The network is composed of three interdisciplinary research groups (IRGs) that form a loop in animal sensing and behavior. The first is focused on theoretical mathematics and mapping to better understand how the characteristics of smells are encoded in the brain. The second builds on this and will determine how the encoded odors produce a behavioral response. The third group will investigate how this behavioral response alters the animals’ perception of the odor it is sensing.

As an engineer, Crimaldi said he never expected to end up working in neuroscience but it turns out there’s a lot of engineering involved in understanding what odors look like. ; using lasers in a non-intrusive way to measure flows—like odors—through air and liquids. He’s looked at everything from why coral reproduction underwater is successful to how animals can tell where a smell is coming from.

“Life forms have evolved to take advantage of specific opportunities and constraints that are imposed by their physical environment,” Crimaldi said. “I like to say we don't just use physics to understand biology or ecology, or the brain. We also use evolutionary processes that have evolved in animals to help us understand details of what's going on in the physical world.”

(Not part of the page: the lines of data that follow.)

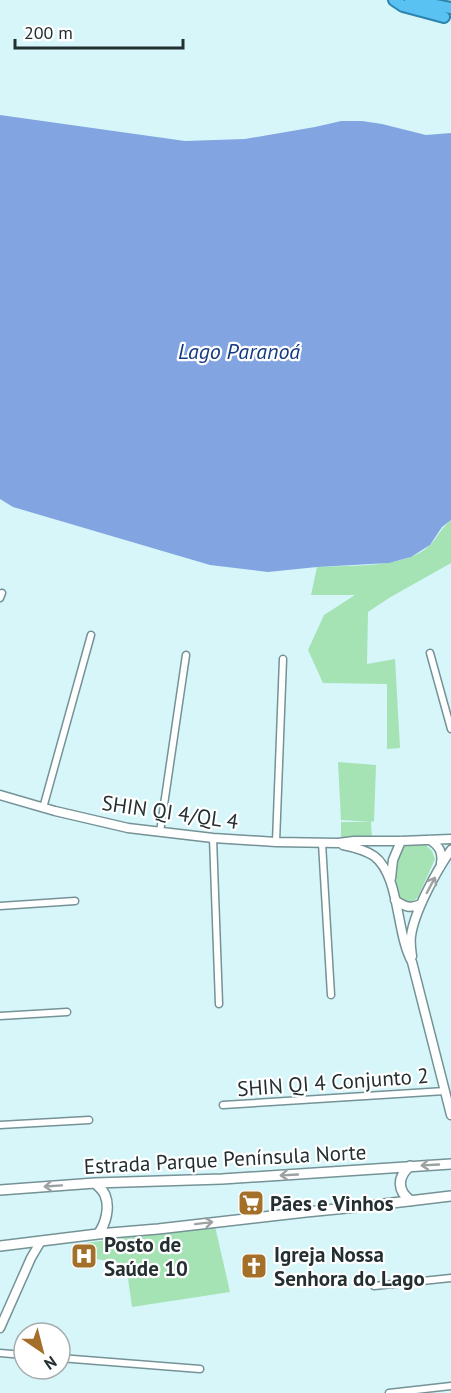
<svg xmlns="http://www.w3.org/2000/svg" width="451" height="1393" font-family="'PT Sans',sans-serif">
  <rect width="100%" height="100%" fill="#d6f6fa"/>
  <path fill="#a5e3b5" d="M451 520V563L389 598 368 612 367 664 395 659 400 748 387 749V684L323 683 308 650 324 615 355 595H311L317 567C350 565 406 569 430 545 438 537 441 528 451 520Z
    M338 762 376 765 374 821 371 822 372 838 341 839V822H371L341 820Z
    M425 844 432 851 435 859 418 897 410 904 403 903 397 894 394 879 396 854 404 846Z
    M215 1226 230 1292 132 1307 126 1264 90 1258 85 1243Z"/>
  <path fill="#82a5e2" d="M0 115 185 141 245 139 315 127 341 121H362L382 124 426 135 451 133V520L442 527 430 545 411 557 389 563 317 567 268 572 210 565 13 507 0 499Z"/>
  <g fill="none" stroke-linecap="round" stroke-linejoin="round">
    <g stroke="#759296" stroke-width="9">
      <path id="minor" d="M0 598 2 593
        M430 653 451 729
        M43 808 91 635
        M160 832 186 655
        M213 838 219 1004
        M276 842 283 659
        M322 843 331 995
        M0 906 75 901
        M0 1016 67 1012
        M223 1105 445 1091
        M0 1125 89 1120
        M374 1286 451 1278
        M0 1353 24 1355
        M60 1358 200 1369
        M389 1393 451 1386"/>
    </g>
    <g stroke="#759296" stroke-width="11">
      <path id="tertiary" d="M0 795 55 811 128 828 213 838 276 842 338 843 354 841H401L451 839
        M430 840C439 846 443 852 441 863
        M343 845C353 847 365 850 374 856 400 875 396 934 412 962L451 1115
        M391 878 393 860 401 841
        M395 900C405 907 410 909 421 904
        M412 956C411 949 410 943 411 936 414 912 437 870 451 850
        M0 1328 31 1258 41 1241"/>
    </g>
    <g stroke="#759296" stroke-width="12">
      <path id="secondary" d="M410 1166C397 1177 397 1191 411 1201
        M95 1183C98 1186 103 1190 105 1195 110 1207 106 1224 98 1234
        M0 1190 95 1183 222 1179 451 1164
        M0 1246 98 1234 158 1229 306 1212 367 1206 451 1196"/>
    </g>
    <g stroke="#2c84ac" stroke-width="14">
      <path id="trunk" d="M394 0 403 6 444 17
        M410 0 451 8"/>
    </g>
    <use href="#minor" stroke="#fff" stroke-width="6"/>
    <use href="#tertiary" stroke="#fff" stroke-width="8"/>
    <use href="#secondary" stroke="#fff" stroke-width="9"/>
    <use href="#trunk" stroke="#5ac2f2" stroke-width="10"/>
  </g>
  <defs><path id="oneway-shaft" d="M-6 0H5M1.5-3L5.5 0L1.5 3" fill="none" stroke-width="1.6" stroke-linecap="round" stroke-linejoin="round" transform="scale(1.5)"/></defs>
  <g stroke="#9ca1a2">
    <use href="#oneway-shaft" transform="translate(431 885) rotate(-62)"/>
    <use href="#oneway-shaft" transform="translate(430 1165) rotate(177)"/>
    <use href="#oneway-shaft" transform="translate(289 1175) rotate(177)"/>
    <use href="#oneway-shaft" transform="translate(53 1186) rotate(176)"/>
    <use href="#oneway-shaft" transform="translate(204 1223) rotate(-7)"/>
  </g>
  <defs>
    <g id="supermarket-square" transform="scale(1.35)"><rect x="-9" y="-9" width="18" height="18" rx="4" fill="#a46f29" stroke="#fff"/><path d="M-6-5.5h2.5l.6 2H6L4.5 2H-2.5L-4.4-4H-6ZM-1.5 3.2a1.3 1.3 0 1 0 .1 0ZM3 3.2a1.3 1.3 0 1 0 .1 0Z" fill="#fff"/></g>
    <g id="hospital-square" transform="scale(1.35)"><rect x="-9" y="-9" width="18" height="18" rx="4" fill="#a46f29" stroke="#fff"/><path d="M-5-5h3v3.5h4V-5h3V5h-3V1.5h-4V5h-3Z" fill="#fff"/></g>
    <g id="church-square" transform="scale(1.35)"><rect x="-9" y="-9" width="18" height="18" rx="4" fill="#a46f29" stroke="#fff"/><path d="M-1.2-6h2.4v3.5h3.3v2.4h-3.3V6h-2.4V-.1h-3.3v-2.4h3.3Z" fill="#fff"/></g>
  </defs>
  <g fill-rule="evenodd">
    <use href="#supermarket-square" x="251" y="1203"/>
    <use href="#hospital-square" x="84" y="1256"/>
    <use href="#church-square" x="254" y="1266"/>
  </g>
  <g text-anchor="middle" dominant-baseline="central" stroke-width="4.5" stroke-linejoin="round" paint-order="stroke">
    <g font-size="21" fill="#232f31" stroke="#fff">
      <text transform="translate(170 812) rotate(8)">SHIN QI 4/QL 4</text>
      <text transform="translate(333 1082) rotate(-4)">SHIN QI 4 Conjunto 2</text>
      <text transform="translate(225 1159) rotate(-3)">Estrada Parque Península Norte</text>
    </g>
    <g font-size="21" font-weight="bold" fill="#232f31" stroke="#fff" text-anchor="start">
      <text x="270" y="1203">Pães e Vinhos</text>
      <text x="104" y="1244">Posto de<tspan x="104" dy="24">Saúde 10</tspan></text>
      <text x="274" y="1254">Igreja Nossa<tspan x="274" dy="24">Senhora do Lago</tspan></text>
    </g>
    <g font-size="22" font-style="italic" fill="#153a81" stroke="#fff">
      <text x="239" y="351">Lago Paranoá</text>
    </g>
  </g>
  <g transform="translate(42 1351) rotate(145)"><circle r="28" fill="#ffffff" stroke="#a7acad" stroke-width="1.5"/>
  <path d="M0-4.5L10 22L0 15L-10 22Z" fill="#a46f29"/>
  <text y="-9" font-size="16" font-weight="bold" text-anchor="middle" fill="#232f31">N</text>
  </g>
  <path d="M15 39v9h168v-9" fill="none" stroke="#232f31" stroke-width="3"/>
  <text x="24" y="39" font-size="18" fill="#232f31" stroke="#ffffff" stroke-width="4.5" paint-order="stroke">200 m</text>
</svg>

Partners include Caltech, Penn State University, Duke University, Salk Institute, University of Utah, University of Pittsburgh, NYU School of Medicine, McGill University, Scripps Research, Arizona State University, Francis Crick Institute, University of Hertfordshire, Yale University and Weill Cornell. This grant is part of the NSF/CIHR/DFG/FRQ/UKRI-MRC Next Generation Networks for Neuroscience Program; the award number is DBI 2014217.